Lá fora, agitação, aqui dentro, calma. Lá fora, companhia, aqui dentro, solidão.
E se fosse meu aniversário, quem eu convidaria pra comemorar? E quando for meu aniversário, pra quem eu poderei ligar?
Aqui dentro, isolada; eu, ilha.
E nem sei se fui eu que cavei esse abismo à minha volta.

Sozinha em casa, assistindo comédia romântica, comendo pipoca e brigadeiro. É, é um dia triste, e apenas procuro um método clichê de enganar a solidão. Cansei dos meus métodos insanos e destrutivos. Afundada em meio as pelúcias, choro e finjo prestar atenção ao filme, cheio de casais felizes e casamentos perfeitos. Talvez seja mesmo mais fácil me comportar apenas como uma adolescente com dor de cotovelo e nada mais.
Jogo a culpa de toda minha tristeza no final de mais um relacionamento, me afundo ainda mais, um soluço, e só espero o amanhã chegar.

Ela: Eu não sei mais o que fazer, não sei mais se consigo continuar.

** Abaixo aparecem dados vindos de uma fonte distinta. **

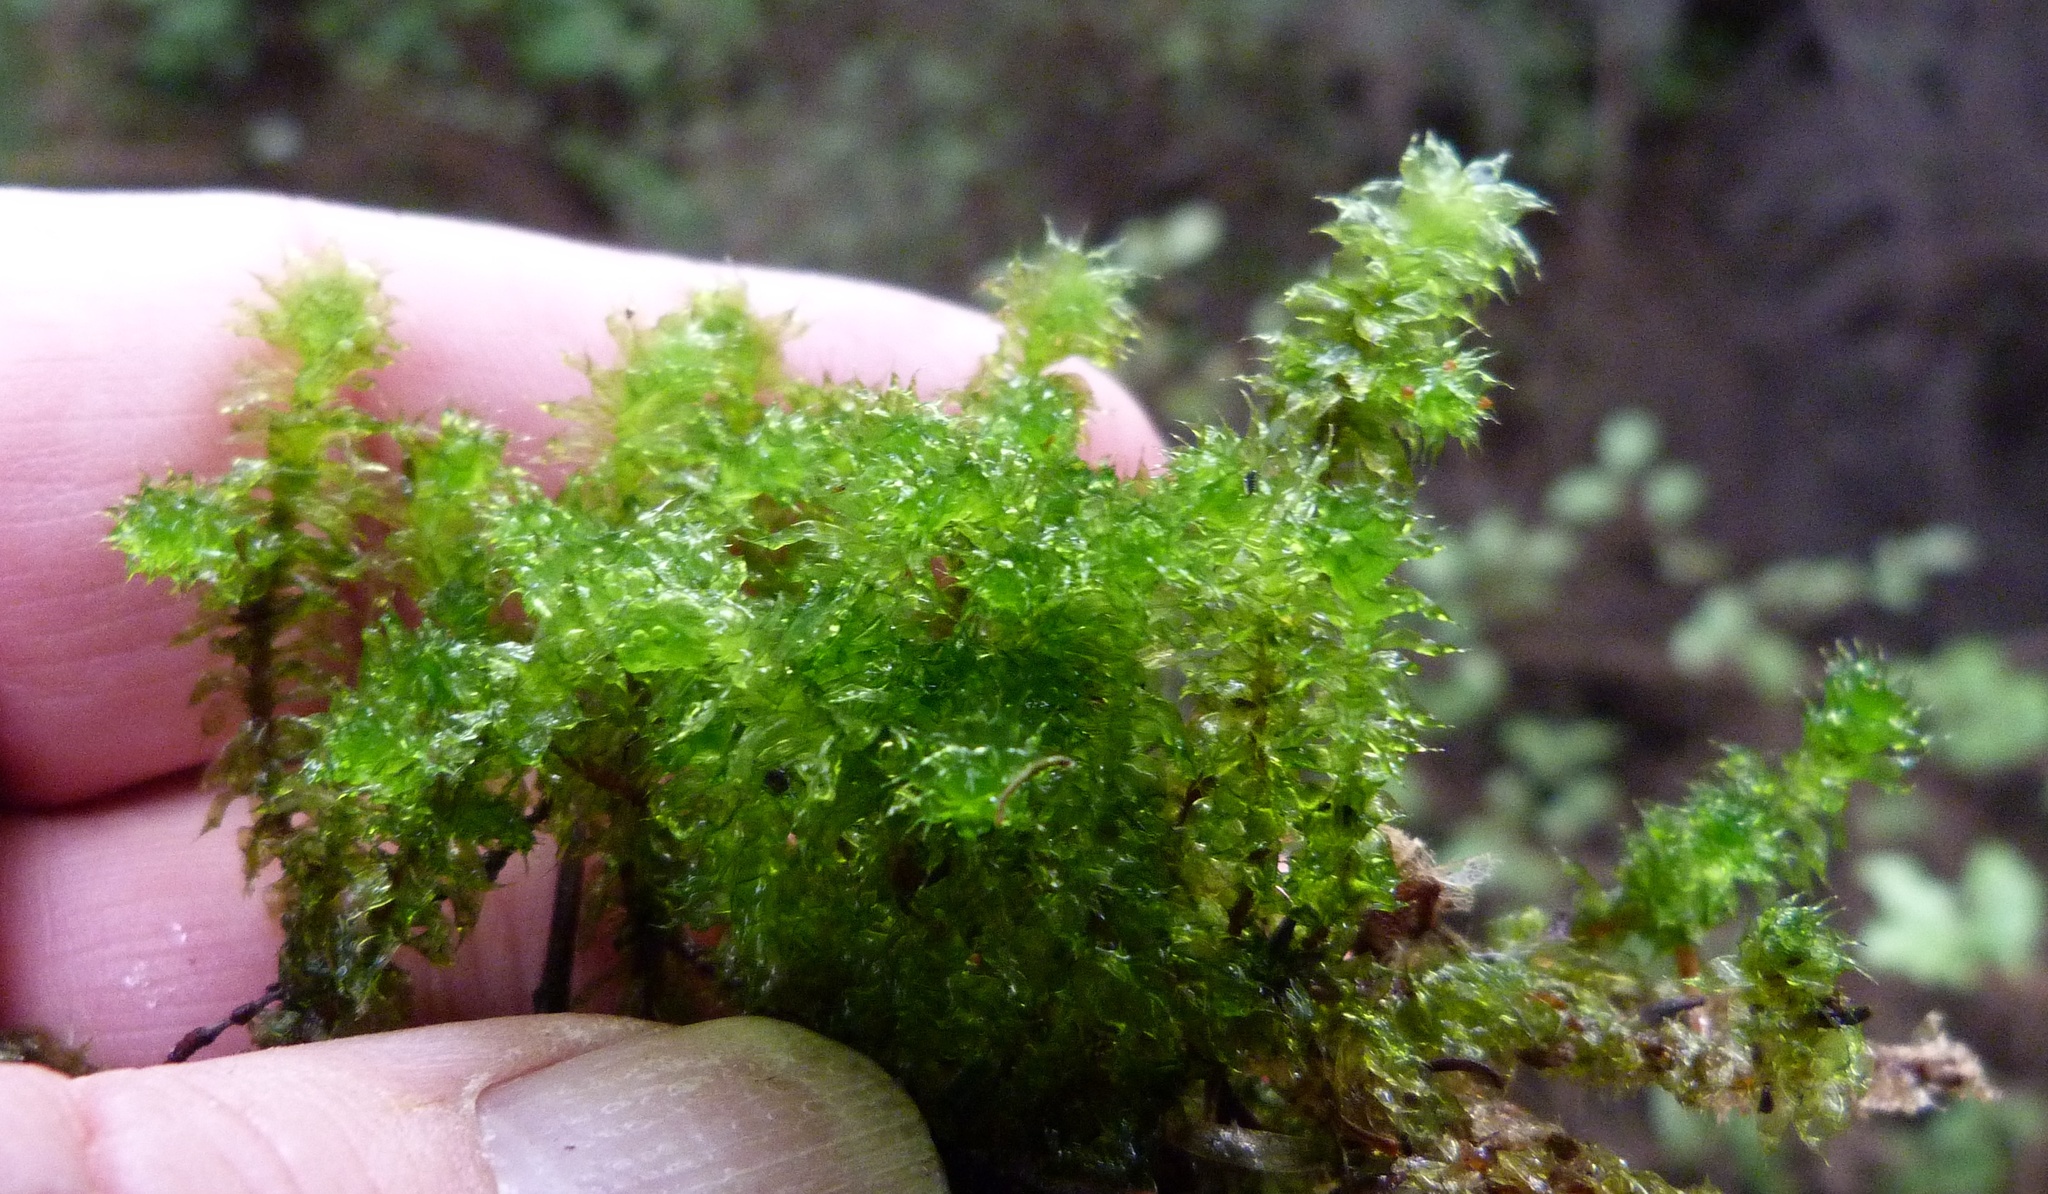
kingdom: Plantae
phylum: Bryophyta
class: Bryopsida
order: Ptychomniales
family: Ptychomniaceae
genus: Ptychomnion
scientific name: Ptychomnion aciculare
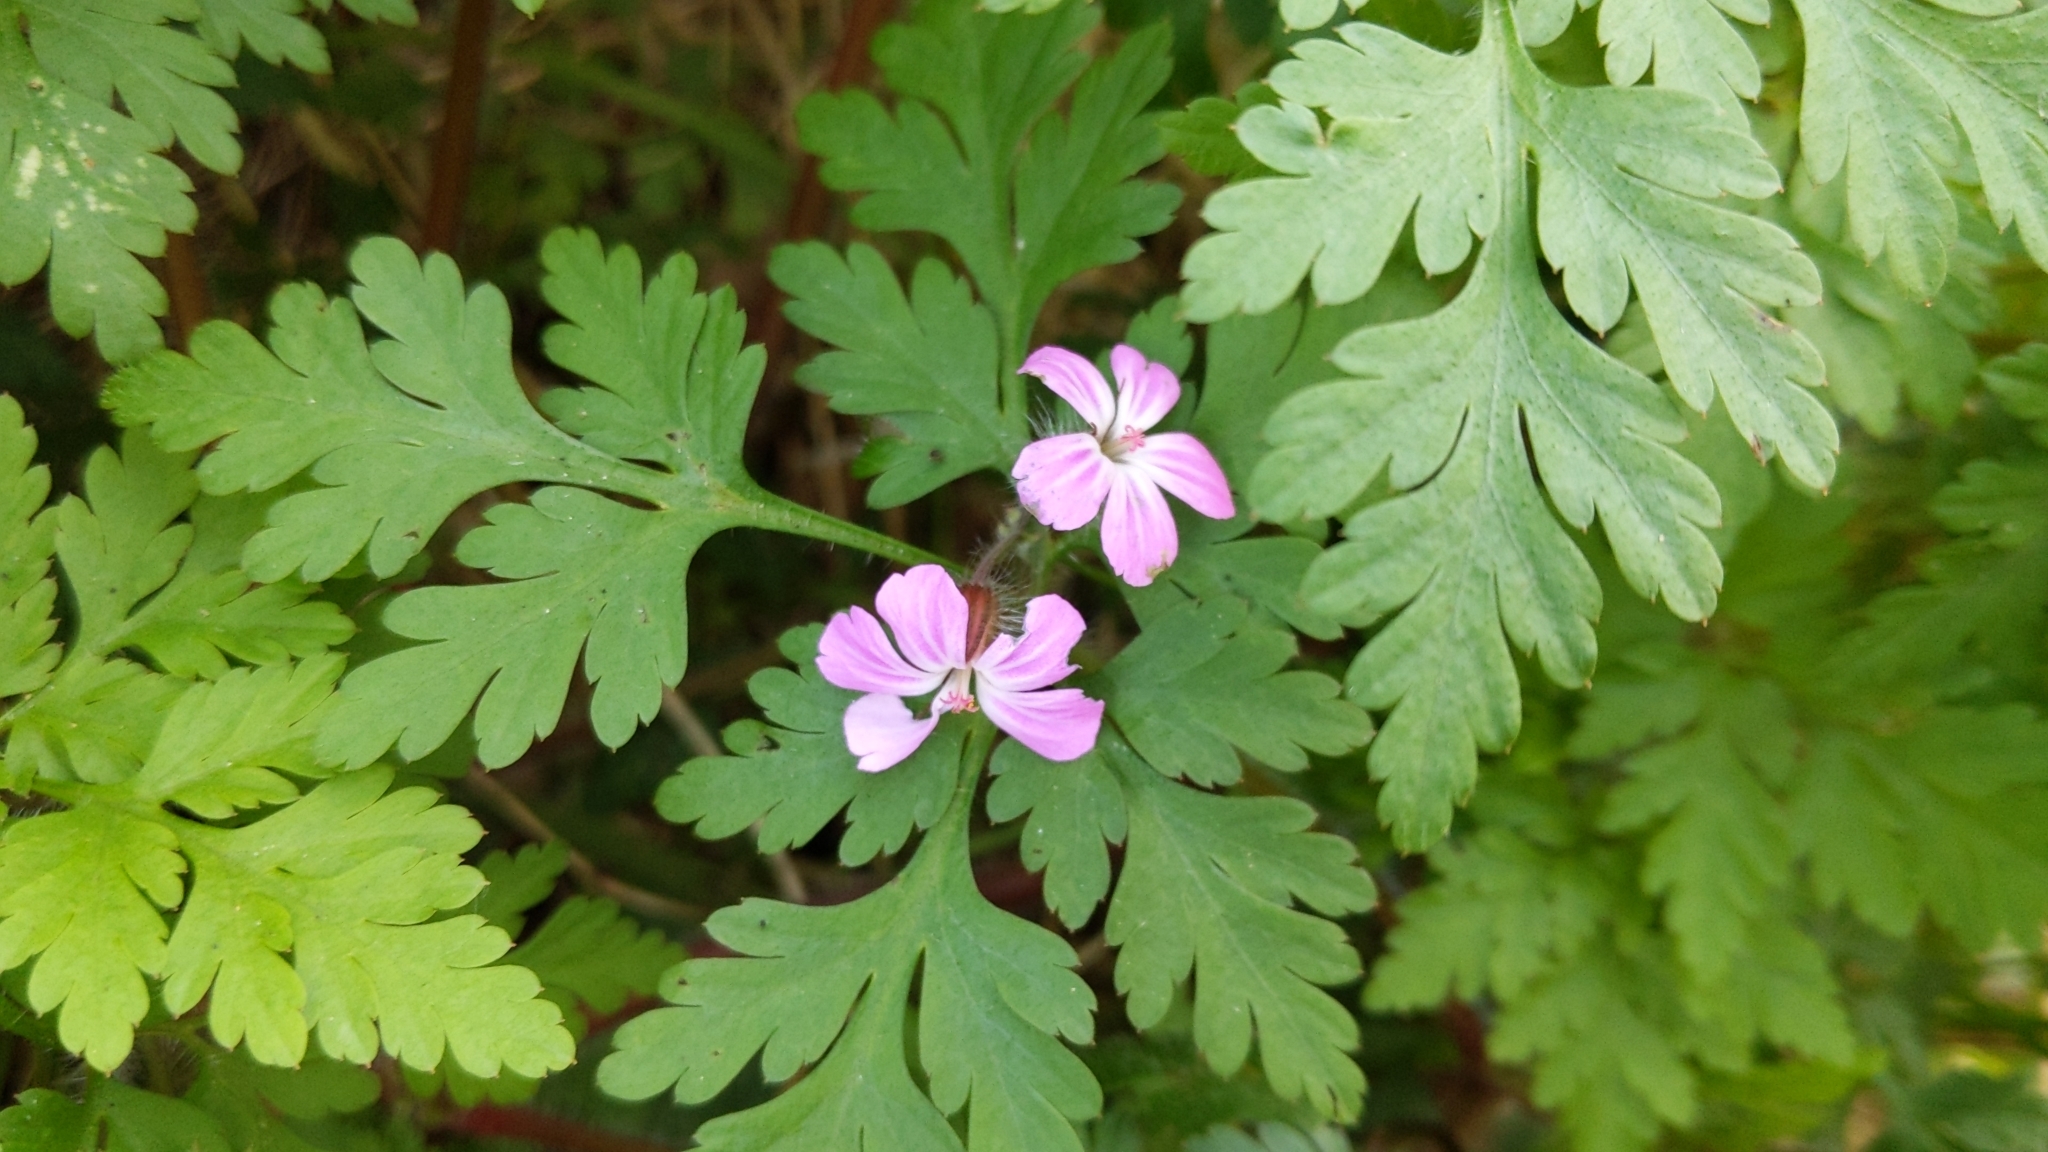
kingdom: Plantae
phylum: Tracheophyta
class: Magnoliopsida
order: Geraniales
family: Geraniaceae
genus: Geranium
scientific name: Geranium robertianum
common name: Herb-robert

Ele: Me perdoa. Eu fui tudo o que você não quis que eu fosse, menos o que você mais quis.


Dor de cotovelo (?)

Não me interessava mais quem ele era agora. Me interessava o que ele não foi quando estava comigo.
Ele estava usando aquele moletom despojado que eu sempre quis que ele usasse e nunca era atendida. Nos pés tinha aquele sapatênis com o qual eu quis presenteá-lo e ele rejeitou. Não me interessa o porque e nem a impressão que ele vai causar, interessa a mágoa que eu sentia ao me esforçar para vê-lo assim e ele se negando. 
Agora ele era tudo que eu quis que ele fosse quando estava do meu lado, e faz tudo o que me negou durante os longos anos de relacionamento. Me magoou tanto só pelo prazer de se opor a mim. Agora ele vai a todos os lugares que eu abri mão de ir porque ele não gostava, vive todos os sonhos que ele roubou de mim.
Por mais que o amor tenha chegado ao fim, e tudo se anulado, as mágoas e os traumas nunca poderão ser apagados de dentro do meu peito.
Dor de cotovelo? Tanto faz. Chamo de ódio. Ódio por ter me anulado e perdido tantos anos da minha vida. E por ter me torturado tanto em nome de nada.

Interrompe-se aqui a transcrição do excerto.